In the data that follows, each entry is to be restated exactly.

Human keypoint data:
- Opening Delimiter -

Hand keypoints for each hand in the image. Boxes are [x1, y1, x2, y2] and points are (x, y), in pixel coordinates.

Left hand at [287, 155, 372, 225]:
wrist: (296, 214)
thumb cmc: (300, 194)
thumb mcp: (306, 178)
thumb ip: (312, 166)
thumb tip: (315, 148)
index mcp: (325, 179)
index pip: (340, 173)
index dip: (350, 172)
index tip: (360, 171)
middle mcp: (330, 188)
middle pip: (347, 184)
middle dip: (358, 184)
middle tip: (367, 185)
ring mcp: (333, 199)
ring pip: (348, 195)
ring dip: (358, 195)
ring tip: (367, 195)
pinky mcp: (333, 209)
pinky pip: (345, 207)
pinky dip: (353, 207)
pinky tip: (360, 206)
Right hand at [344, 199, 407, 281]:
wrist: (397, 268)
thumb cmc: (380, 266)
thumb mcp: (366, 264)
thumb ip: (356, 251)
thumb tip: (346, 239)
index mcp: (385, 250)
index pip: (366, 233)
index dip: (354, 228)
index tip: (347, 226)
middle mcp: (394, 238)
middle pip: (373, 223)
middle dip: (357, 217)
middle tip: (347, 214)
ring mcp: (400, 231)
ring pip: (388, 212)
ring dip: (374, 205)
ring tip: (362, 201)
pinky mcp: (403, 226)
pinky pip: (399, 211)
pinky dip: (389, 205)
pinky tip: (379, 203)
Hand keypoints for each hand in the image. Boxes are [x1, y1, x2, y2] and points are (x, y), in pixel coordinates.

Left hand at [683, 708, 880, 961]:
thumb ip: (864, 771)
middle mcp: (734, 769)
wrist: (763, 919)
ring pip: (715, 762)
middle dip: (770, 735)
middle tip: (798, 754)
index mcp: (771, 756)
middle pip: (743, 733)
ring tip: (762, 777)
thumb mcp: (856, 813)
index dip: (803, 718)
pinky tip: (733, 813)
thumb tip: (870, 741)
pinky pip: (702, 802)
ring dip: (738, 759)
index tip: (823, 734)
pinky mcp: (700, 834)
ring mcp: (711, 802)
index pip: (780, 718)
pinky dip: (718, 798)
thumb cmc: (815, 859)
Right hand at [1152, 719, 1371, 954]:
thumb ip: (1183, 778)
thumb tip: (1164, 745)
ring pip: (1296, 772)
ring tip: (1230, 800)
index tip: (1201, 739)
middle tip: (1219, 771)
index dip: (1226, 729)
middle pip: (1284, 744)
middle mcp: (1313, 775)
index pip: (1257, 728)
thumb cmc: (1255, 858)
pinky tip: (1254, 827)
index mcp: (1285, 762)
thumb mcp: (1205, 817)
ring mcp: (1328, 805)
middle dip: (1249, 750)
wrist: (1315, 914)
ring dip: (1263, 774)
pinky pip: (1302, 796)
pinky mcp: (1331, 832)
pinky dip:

- Closing Delimiter -

## Problem solution
Hand keypoints for each hand in the image. Boxes are [x1, y1, x2, y2] and points are (x, y), in pixel coordinates.

Left hand at [287, 155, 372, 225]:
wrist: (296, 214)
thumb cmc: (300, 194)
thumb mcp: (306, 178)
thumb ip: (312, 166)
thumb tip: (315, 148)
index mcp: (325, 179)
index pip: (340, 173)
index dip: (350, 172)
index tip: (360, 171)
middle mcp: (330, 188)
middle pip: (347, 184)
middle dip: (358, 184)
middle tip: (367, 185)
ring mcp: (333, 199)
ring pip: (348, 195)
ring dip: (358, 195)
ring tip: (367, 195)
pinky mcp: (333, 209)
pinky pip: (345, 207)
pinky dip: (353, 207)
pinky tip: (360, 206)
Right hand at [344, 199, 407, 281]:
wrist: (397, 268)
thumb cmc: (380, 266)
thumb mcp: (366, 264)
thumb ip: (356, 251)
thumb tip: (346, 239)
index mcp: (385, 250)
index pip: (366, 233)
index dip: (354, 228)
index tip: (347, 226)
middle mcp: (394, 238)
middle pip: (373, 223)
middle dip: (357, 217)
middle tip: (347, 214)
ring mcp: (400, 231)
ring pip: (388, 212)
ring dip: (374, 205)
ring tip: (362, 201)
pinky mcp: (403, 226)
pinky pip: (399, 211)
pinky dip: (389, 205)
pinky tip: (379, 203)
Hand keypoints for each hand in the image. Boxes are [x1, y1, x2, y2] and points are (x, y), in pixel coordinates.

Left hand at [683, 708, 880, 961]:
thumb ip: (864, 771)
middle mcp: (734, 769)
wrist: (763, 919)
ring pip: (715, 762)
middle dip: (770, 735)
middle tip: (798, 754)
index mcp: (771, 756)
middle pip: (743, 733)
ring tip: (762, 777)
thumb mcp: (856, 813)
index dip: (803, 718)
pinky tip: (733, 813)
thumb tip: (870, 741)
pinky pip: (702, 802)
ring dip: (738, 759)
index tip: (823, 734)
pinky mcp: (700, 834)
ring mcp: (711, 802)
index pip: (780, 718)
pinky dip: (718, 798)
thumb cmc: (815, 859)
Right hand at [1152, 719, 1371, 954]:
thumb ip: (1183, 778)
thumb tip: (1164, 745)
ring pip: (1296, 772)
ring tip: (1230, 800)
index tip: (1201, 739)
middle tip: (1219, 771)
index dip: (1226, 729)
middle pip: (1284, 744)
middle mcp: (1313, 775)
index pip: (1257, 728)
thumb cmc: (1255, 858)
pinky tip: (1254, 827)
index mcp: (1285, 762)
thumb mcp: (1205, 817)
ring mcp: (1328, 805)
middle dip: (1249, 750)
wrist: (1315, 914)
ring dip: (1263, 774)
pinky pip: (1302, 796)
pinky mcp: (1331, 832)
pinky dip:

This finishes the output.